Shao Qi, Wang Yihong, Xu Xuying, Wang Yaning, Pan Xiaochuan, Du Ying, Wang Rubin
Institute for Cognitive Neurodynamics, School of Mathematics, East China University of Science and Technology, 130 Meilong Road, Shanghai, 200237 China.
Center for Intelligent Computing, School of Mathematics, East China University of Science and Technology, 130 Meilong Road, Shanghai, 200237 China.
Cogn Neurodyn. 2025 Dec;19(1):99. doi: 10.1007/s11571-025-10282-6. Epub 2025 Jun 23.
Hippocampal place cells play a critical role in mammalian spatial navigation, episodic memory formation, and other relevant spatial cognitive functions. Experimental evidences suggest that when animals perform spatial navigation tasks in real or virtual environments, the number of place fields in the region adjacent to the target or reward location is significantly higher than in distal regions, a place cell representation phenomenon defined as "over-representation". The "over-representation" phenomenon shows dynamic changes in spatial representation: when the reward or target location moves, the location of maximum place field density shifts to the new reward position - a process termed "over-representation shift". Despite significant progress in understanding over-representation, current explanations predominantly focus on qualitative descriptions, lacking a comprehensive computational framework to systematically elucidate underlying neural mechanisms of over-representation. To address this question, we developed two distinct but related place cell sub-models based on the continuous attractor network framework: the Position-Integrated Model, which dynamically encodes spatial locations through place cell activity, and the Velocity-Driven Model, which incorporates speed cells to encode animal's movement speed. Both sub-models successfully achieved the path integration function observed in rodents. Building upon these foundational models, we implemented a reward-location-dependent dynamic gain mechanism to simulate goal-directed navigation in one-dimensional (1D) linear tracks and two-dimensional (2D) square environments. This mechanism dynamically modulates neural activity gains according to the Euclidean distance between reward locations and the animal's position. Our simulations revealed that place cells exhibit over-representation within 5-10 cm of reward zones, and the spatial distribution of place fields dynamically tracking reward location changes. This framework successfully reproduces over-representation and the dynamic shift of over-representation in place cells, revealing how reward locations shape spatial representations and trigger place field reorganization. These findings enhance our comprehension of hippocampal mechanisms in reward-based spatial navigation and establish a computational basis for studying experience-dependent neural remapping.
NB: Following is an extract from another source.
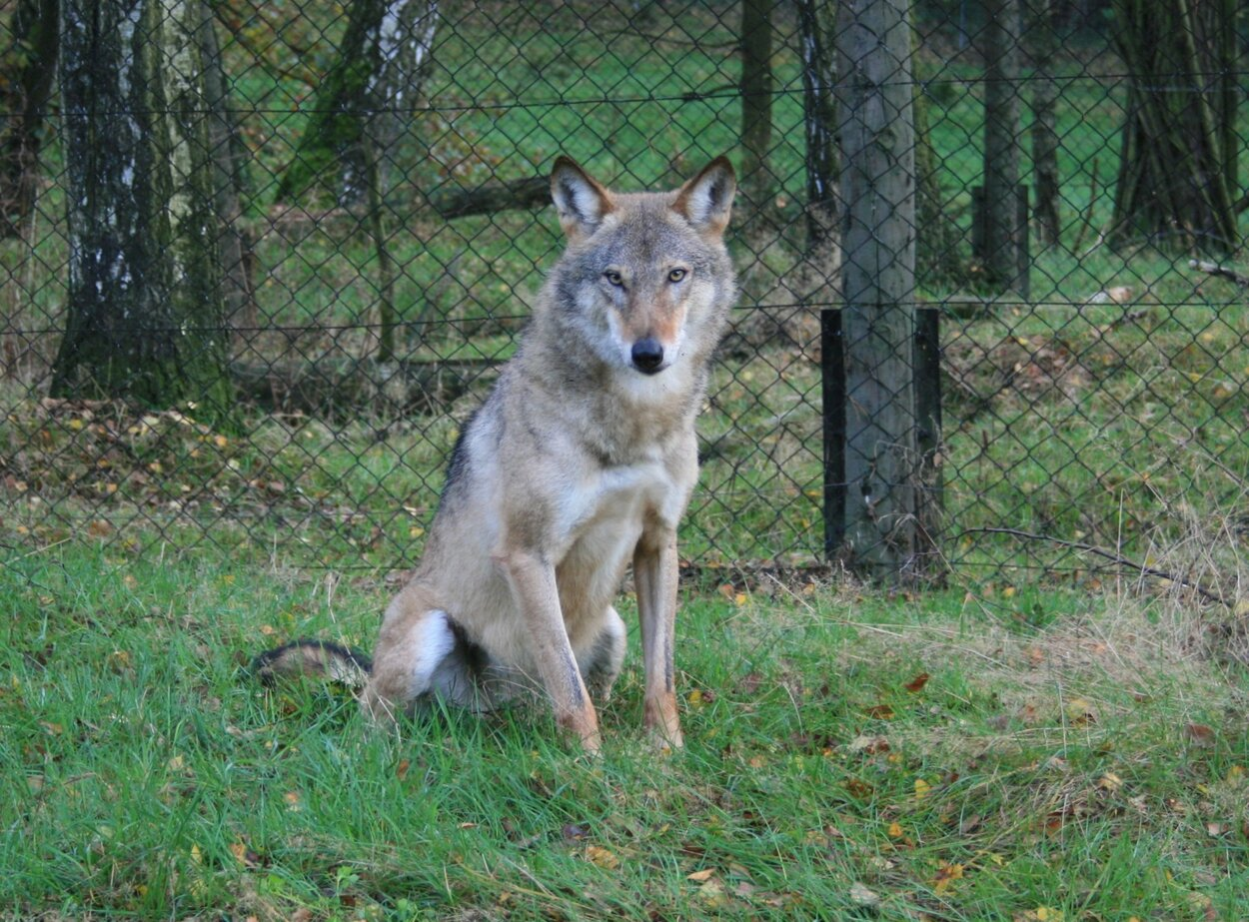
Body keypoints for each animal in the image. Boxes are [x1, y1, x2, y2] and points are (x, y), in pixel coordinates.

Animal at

海马体位置细胞在哺乳动物的空间导航、情景记忆形成及其他相关空间认知功能中发挥着关键作用。实验证据表明,当动物在真实或虚拟环境中执行空间导航任务时,目标或奖励位置附近区域的位置野数量显著高于远端区域,这种位置细胞表征现象被定义为“过度表征”。“过度表征”现象在空间表征中呈现动态变化:当奖励或目标位置移动时,最大位置野密度的位置会转移到新的奖励位置——这一过程被称为“过度表征转移”。尽管在理解过度表征方面取得了显著进展,但目前的解释主要集中在定性描述上,缺乏一个全面的计算框架来系统地阐明过度表征的潜在神经机制。为了解决这个问题,我们基于连续吸引子网络框架开发了两个不同但相关的位置细胞子模型:位置整合模型,它通过位置细胞活动动态编码空间位置;速度驱动模型,它结合速度细胞来编码动物的运动速度。这两个子模型都成功实现了在啮齿动物中观察到的路径整合功能。基于这些基础模型,我们实现了一种依赖奖励位置的动态增益机制,以模拟在一维(1D)线性轨道和二维(2D)方形环境中的目标导向导航。该机制根据奖励位置与动物位置之间的欧几里得距离动态调节神经活动增益。我们的模拟结果显示,位置细胞在奖励区域5 - 10厘米范围内表现出过度表征,并且位置野的空间分布动态跟踪奖励位置的变化。这个框架成功地再现了位置细胞中的过度表征及其动态转移,揭示了奖励位置如何塑造空间表征并触发位置野重组。这些发现增强了我们对基于奖励的空间导航中海马体机制的理解,并为研究依赖经验的神经重映射建立了计算基础。